As produções legais/regulamentares regionais sobre a gestão escolar em geral e a gestão de recursos humanos são várias. Podemos no sítio institucional da DRIG - www.madeira.gov.pt/drig - aceder ao inventário de legislação que respeita aos professores por forma direta ou indireta. Subdivide-se a lista de 32 documentos de legislação aplicável em: geral; organização no trabalho; recrutamento e seleção; formação; processamento de abonos; férias, faltas e licenças.

Uma vez que neste capítulo abordaremos adiante a discussão de alguns processos e técnicas de GRH, alguns dos quais constantes na enumeração antes feita, não procedemos a uma análise do direito produzido nestes domínios. Todavia, extrai-se do Estatuto da Carreira Docente da Região Autónoma da Madeira a ideia que uma gestão de recursos humanos docentes definida pela RAM coloca os professores e as escolas numa ação harmonizada: “O Estatuto da Carreira Docente da Região Autónoma da Madeira, aprovado pelo Decreto Legislativo Regional n.º 6/2008/M, de 25 de fevereiro, assumiu-se como um documento valorizador da função docente e da escola pública no quadro do Sistema Educativo Regional” (Decreto Legislativo Regional n.º 20/2012/M, de 29 de agosto, p. 4866).

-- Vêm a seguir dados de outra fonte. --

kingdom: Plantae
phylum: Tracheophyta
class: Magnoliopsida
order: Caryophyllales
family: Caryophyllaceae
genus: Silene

Pelo exposto, percecionamos a gestão de um sistema subjugado pela supremacia do direito. Reservamos para o capítulo de Políticas Públicas de Educação a discussão da influência da natureza Política sobre a gestão de recursos humanos docentes, não desprezando que a

própria primazia do direito possa encerrar nos seus instrumentos uma visão da natureza Política.